A Julinha que, com o tempo, virou Dona Julinha, organizava tão bem estatísticas para clubes e jogadores, que era consultada por federações e ligas de várias partes do país. Em seu tempo, era imposivel algum jogador ser “gato” – ter dados falsificados.

Uma das histórias mais interessantes vividas pela Dona Julinha aconteceu durante a década-1950, quando o meia-atacante Zizinho (Thomaz Soares da Silva), do Bangu, era considerado o melhor jogador do futebol brasileiro – o ídolo de Pelé. O craque tinha uma folha de anotações sempre crescente em quantidade de advertências e suspensões. Um dia, ela passou-lhe um tremendo carão, daqueles tipo “menino se emende”. Zizinho ficou ruborizado e prometeu-lhe que, a partir de então, os brancos em sua folha de anotações não mudariam mais de cor. Contavam que, quando ele trocou o futebol carioca pelo paulista (em 1957), teria ido agradecer à Dona Julinha pelo pito que lhe passara.
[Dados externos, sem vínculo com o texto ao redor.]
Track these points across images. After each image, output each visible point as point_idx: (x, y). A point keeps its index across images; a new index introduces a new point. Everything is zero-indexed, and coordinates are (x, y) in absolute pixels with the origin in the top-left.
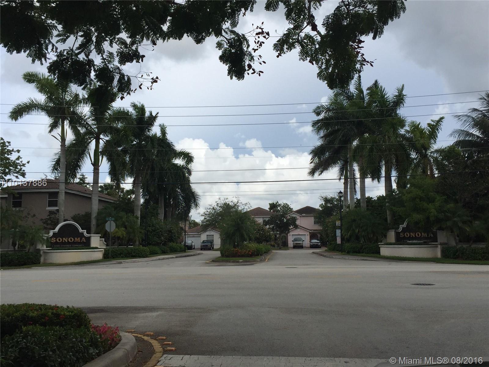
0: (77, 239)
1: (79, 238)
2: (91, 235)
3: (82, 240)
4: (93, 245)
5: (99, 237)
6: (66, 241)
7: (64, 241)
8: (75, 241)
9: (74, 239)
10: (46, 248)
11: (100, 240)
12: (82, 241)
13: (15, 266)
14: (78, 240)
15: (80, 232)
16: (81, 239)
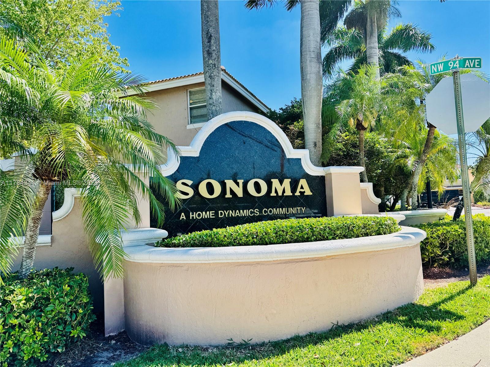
0: (281, 183)
1: (287, 182)
3: (299, 189)
6: (240, 194)
7: (228, 191)
8: (273, 194)
9: (269, 185)
12: (297, 194)
14: (281, 187)
15: (288, 156)
16: (294, 185)
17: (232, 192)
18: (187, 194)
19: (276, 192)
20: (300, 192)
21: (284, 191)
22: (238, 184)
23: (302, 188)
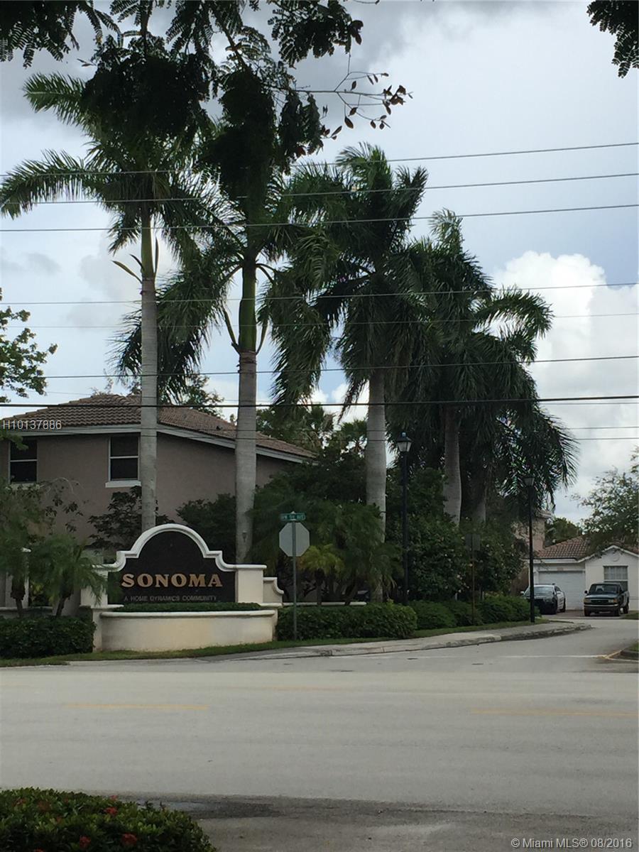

A primeira cartola do futebol brasileiro abriu o caminho para mulheres dirigirem clubes, ligas e federações, como Michelle Ramalho, presidente da Federação Paraibana de Futebol, e Patrícia Amorim e Leila Pereira, respectivamente, primeiras mulheres a presidirem Flamengo (2010 a 2021) e Palmeiras. A Dona Julinha, no entanto, não teve sucessões na família. Seu filho Paulo Pinheiro preferiu ser narrador/comentarista de turfe, da TV Rio, que existiu entre 1955 a 1977.